A student group from Missouri University of Science and Technology is trying to prevent the disease’s spread at this year’s International Genetically Engineered Machine Foundation (iGEM) competition. The Missouri S&T student chapter of iGEM will present research findings on white-nose syndrome for the second year in a row at the iGEM Giant Jamboree, a collegiate conference where approximately 250 teams share research results. The event will be held Oct. 27-31 in Boston.
Teams compete to earn a high certification ranking. At the event, the Missouri S&T team will give an oral presentation of its research project to a panel of judges and exhibit a poster for review. Teams are individually ranked based on their work. The competition is not head-to-head, so theoretically every team competing could earn the highest rating available.
Last year, Missouri S&T earned a bronze certification ranking for its work with white-nose syndrome. Earning the ranking involved the team documenting a new part for iGEM’s Registry of Standard Biological Parts.
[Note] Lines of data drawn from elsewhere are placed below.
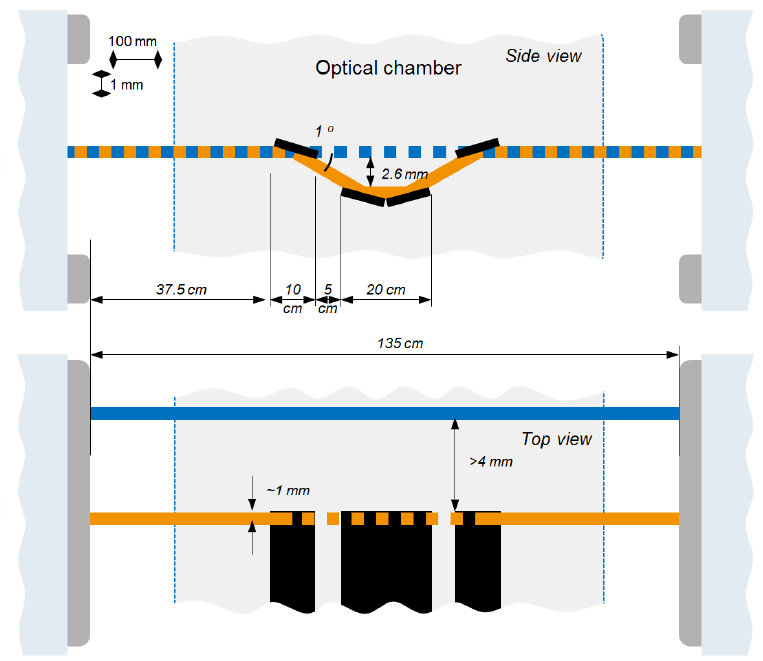
Figure A3. Concept of optical delay line, located between the second and third dipoles. Electrons are deflected in the horizontal plane, radiation in the vertical plane. For illustration purposes, the mirror thickness is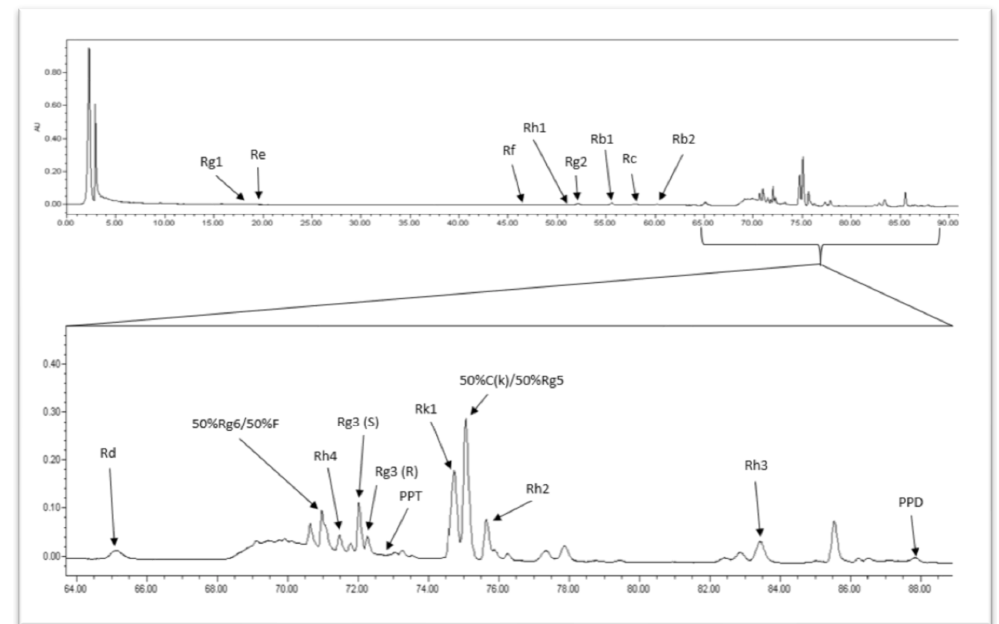
Figure A2. HPLC profile of ginsenosides of HRG80 capsules. Analytical powder sample from 10 capsules was exhaustively extracted by 70% methanol and analyzed by a Waters LC system using reverse-phase HPLC column ACE C18 5 µm (250 × 4.6 mm) and the solvent system containing gradually increasing concentration (from 21% to 90% in eight steps) of acetonitrile in a water solution of 0.1% orthophosphoric acid at 30 °C, flow rate, 1.2 mL/min; diode array detection at 203 nm. The content of analytical markers in the capsules was quantified by reference standards used for the generation of calibration curves. The analytical method was validated for selectivity, precision, and accuracy (RSD < 5%). Reference standards purchased from Sigma-Aldrich (now Merck KGaA, Darmstadt, Germany) and Extrasynthese (Genay, France):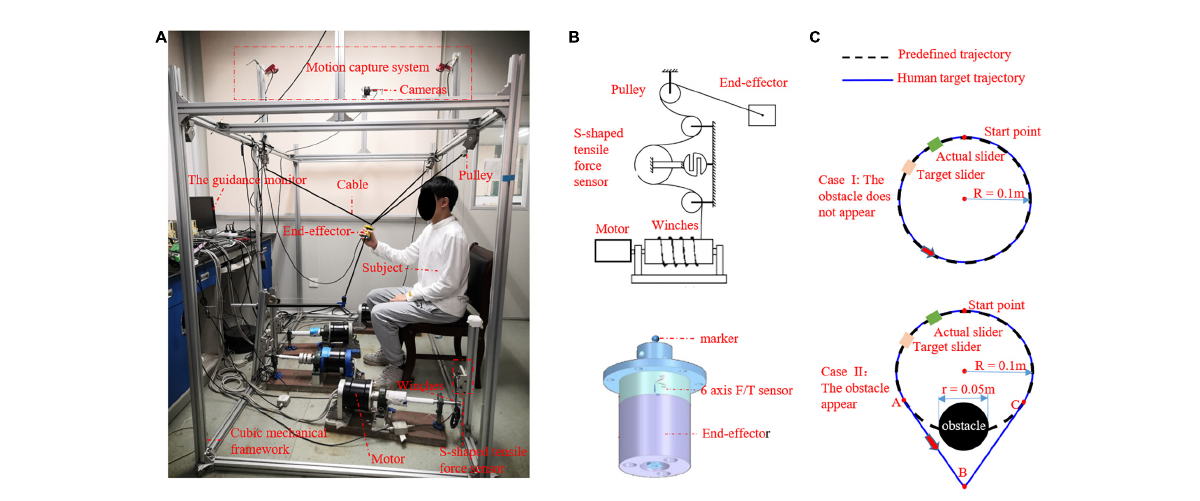
FIGURE3 (A) Prototype of 3-degrees of freedom (DOFs) cable-driven rehabilitation robot (CDRR), (B) one cable transmission mechanism and actuator module, (C) the graphical guidance interface.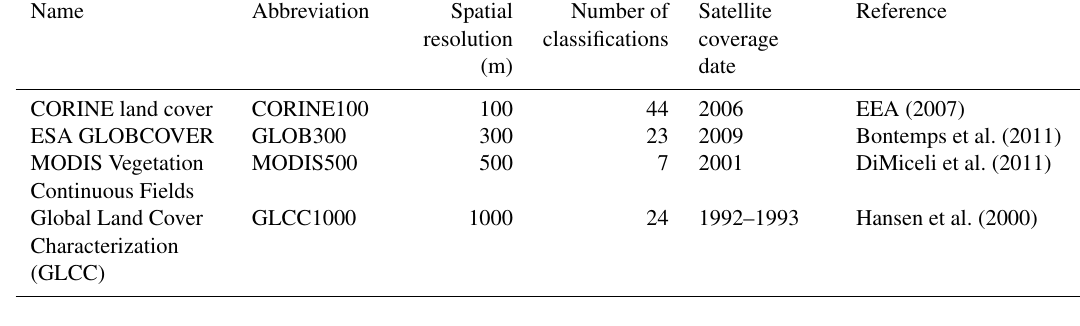
Table 2. Summary of the different land use data sources used for creating the roughness maps.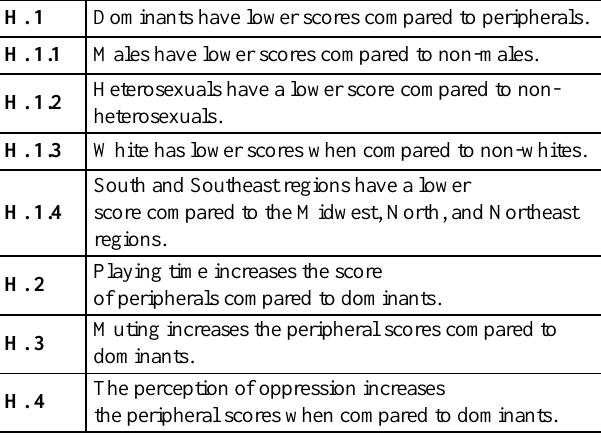
Table 1: Research hypotheses, based on CES-D and their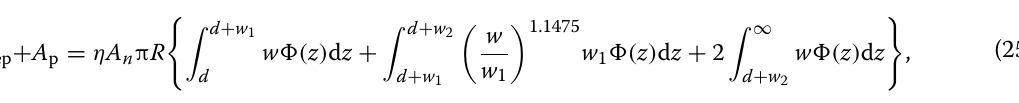
Table 1 Material properties of Larix gmelinii E L /MPa E R = E T /MPa ν LR ν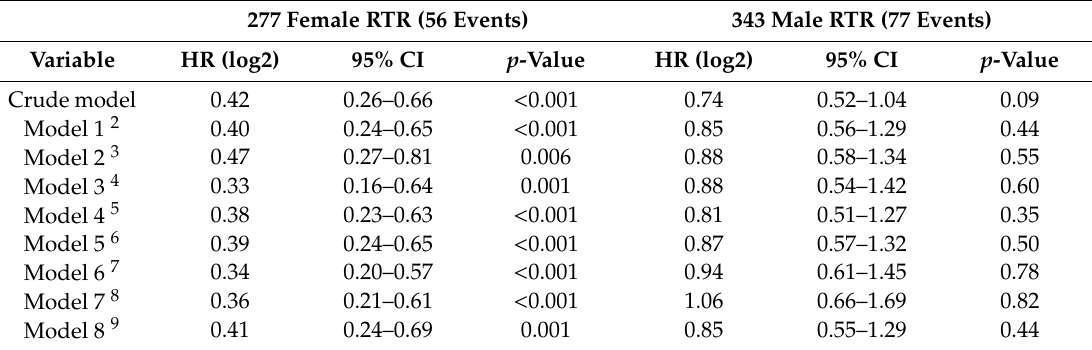
Table 3. Association between log2-transformed plasma IGF1 levels and the risk of all-cause mortality in female and male RTR 1 .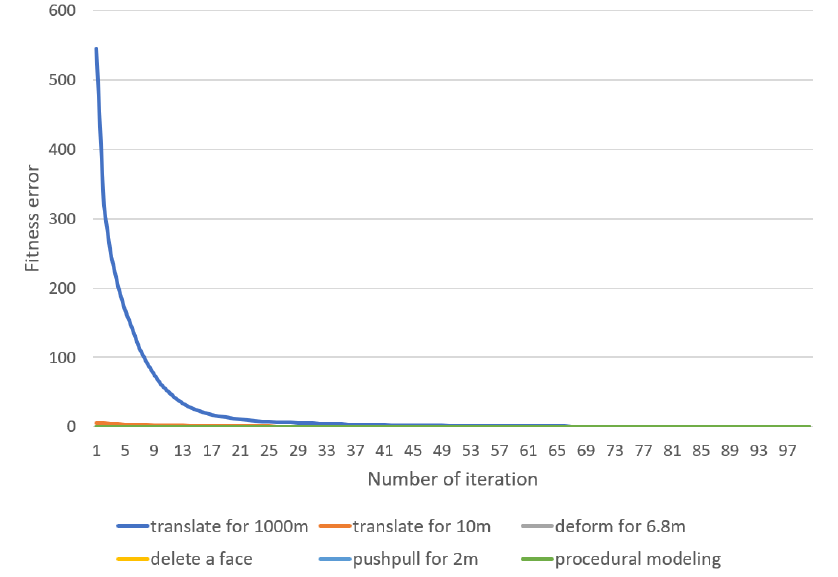
Figure 8. Experimental results under different numbers of iterations.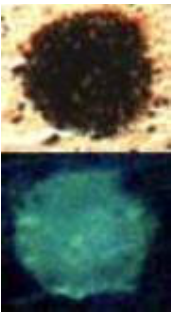
FIGURE 1. Congofilic plaque possessing TrpRS. Fibrils in TrpRS-possessing plaques were revealed by confocal microscopy. Synthetic peptide corresponding to N-terminal region (32-50 residues) of hTrpRS spontaneously aggregated and formed fibrils. These fibrils bound Congo Red and showed birefringence, whereas C-terminal peptide (414-437 residues) did not bind Congo Red and remained in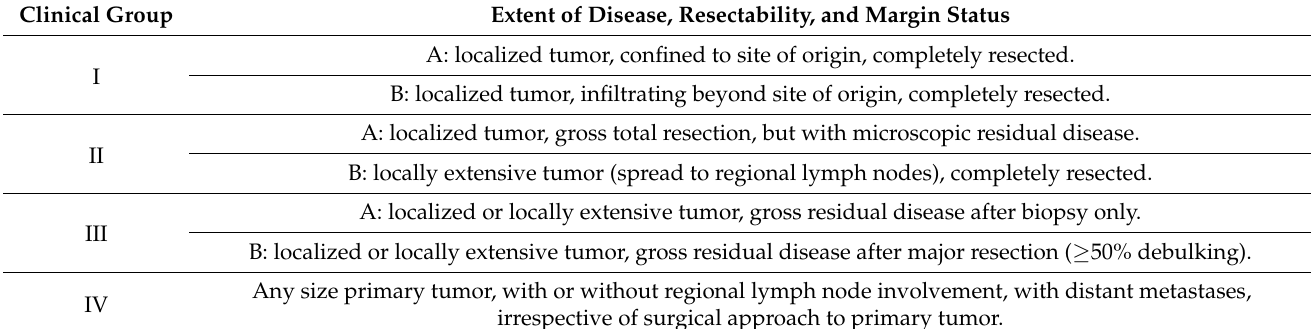
Table 2. Intergroup Rhabdomyosarcoma Study Group Clinical Classification System for Rhab-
White-nose syndrome, caused by a fungus known as “Pseudogymnoascus destructans,” disturbs bats’ winter hibernation, which leads to death in most infected species. Missouri S&T’s team is trying to defend the bats by slowing the fungus growth, lessening its effects and giving the bats more time to hibernate through the entire winter, rather than waking early. If they wake early, many bats starve to death because their main food source, small flying bugs such as mosquitos, have not yet hatched.
The Missouri S&T project proposes the use of ocimene, a compound found in oranges, as a way of combating the disease’s spread. Ocimene has been shown to slow fungal growth, potentially permitting bats to hibernate for their full cycle and allowing their immune systems to begin combating the disease naturally.
The team is also searching for compounds to inhibit the destruction of the bat’s skin and a sensing mechanism to detect the presence of the fungus in caves. With these approaches, the team will disturb the natural habitat of the caves as little as possible while not allowing the fungus to develop immunity to the compound.